Na novela sobre as agressões ocorridas no dia 18 de agosto do ano passado em Ponte de Sor, em que são suspeitos os filhos do Embaixador iraquiano, também conhecemos mais um capítulo na semana passada, a quem o estado português tinha solicitado o levantamento da imunidade diplomática, para que os mesmos sejam constituídos arguidos, e que no dia 6 de janeiro se soube que as autoridades do Iraque adiaram a decisão sobre o levantamento da imunidade, para se saber agora da existência de um acordo entre a família da vítima e a família dos agressores, conforme artigo do Observador de 13 de janeiro, com o título “Ponte de Sor. Acordo com embaixador do Iraque é de mais de 30 mil euros”, esclarecendo ainda o artigo do Correio da Manhã, também de 13 de janeiro que a “Família retira queixa contra gémeos iraquianos”, pelo que segundo a peça da rádio Renascença do mesmo dia “Agressões em Ponte de Sor. ‘Com este acordo fez-se justiça’”, mas no entanto e também segundo a Rádio Renascença “Agressões em Ponte de Sor. Ministério Público prossegue investigação”.

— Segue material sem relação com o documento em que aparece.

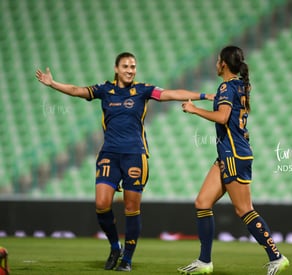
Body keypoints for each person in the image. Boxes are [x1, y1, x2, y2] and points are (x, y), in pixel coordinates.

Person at [35, 52, 213, 272]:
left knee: (131, 207)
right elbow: (76, 90)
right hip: (109, 154)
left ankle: (127, 259)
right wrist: (52, 84)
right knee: (101, 204)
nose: (130, 70)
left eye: (133, 66)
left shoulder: (143, 90)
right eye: (126, 66)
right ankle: (114, 246)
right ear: (117, 68)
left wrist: (203, 95)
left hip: (135, 156)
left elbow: (172, 93)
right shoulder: (104, 89)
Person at [179, 46, 290, 275]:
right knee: (202, 203)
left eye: (218, 60)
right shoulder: (242, 85)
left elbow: (222, 117)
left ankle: (277, 257)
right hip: (228, 153)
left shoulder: (226, 87)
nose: (216, 63)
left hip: (234, 155)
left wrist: (194, 109)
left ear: (224, 64)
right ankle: (204, 262)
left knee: (244, 210)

Ou seja, com o acordo agora formalizado, a família da vítima, considera que a justiça foi feita e retirou a queixa, mas porque se trata de um crime público, o MP continua com a investigação, com o objectivo de sentar no banco dos réus, os suspeitos do grave crime de ofensas à integridade física, que o jovem de Ponte de Sor sofreu às mãos dos filhos do Embaixador iraquiano. Justiça que a mãe da vítima, duvidava que acontecesse, conforme artigo do Observador de 15 de outubro do ano passado, com o título “Mãe de jovem agredido em Ponte de Sor teme que iraquianos não sejam julgados”.
Justiça que depois deste acordo está mais difícil de obter, tendo em conta a presumível falta de colaboração, que a vítima irá ter durante o julgamento, que provavelmente nunca se irá realizar, conforme acontece com os crimes de violência doméstica, que por falta de colaboração das vítimas, os agressores nunca vão a tribunal, conclusão que facilmente se alcança com a leitura do artigo publicado no Público em 9 de março do ano passado, com o título “Falta de colaboração das vítimas dificulta investigação de crimes por violência doméstica”, onde é referido que “os processos ficam muitas vezes suspensos a pedido da vítima. Tal acontece, em parte, por medo de represálias ou relutância em deixar a relação”, que no caso de Ponte de Sor, a falta de colaboração não será por medo, mas sim porque a família do agressor já prestou contas com a família da vítima. O provérbio “olho por olho, dente por dente” foi substituído pelo proverbio “euros por olho, euros por dente”.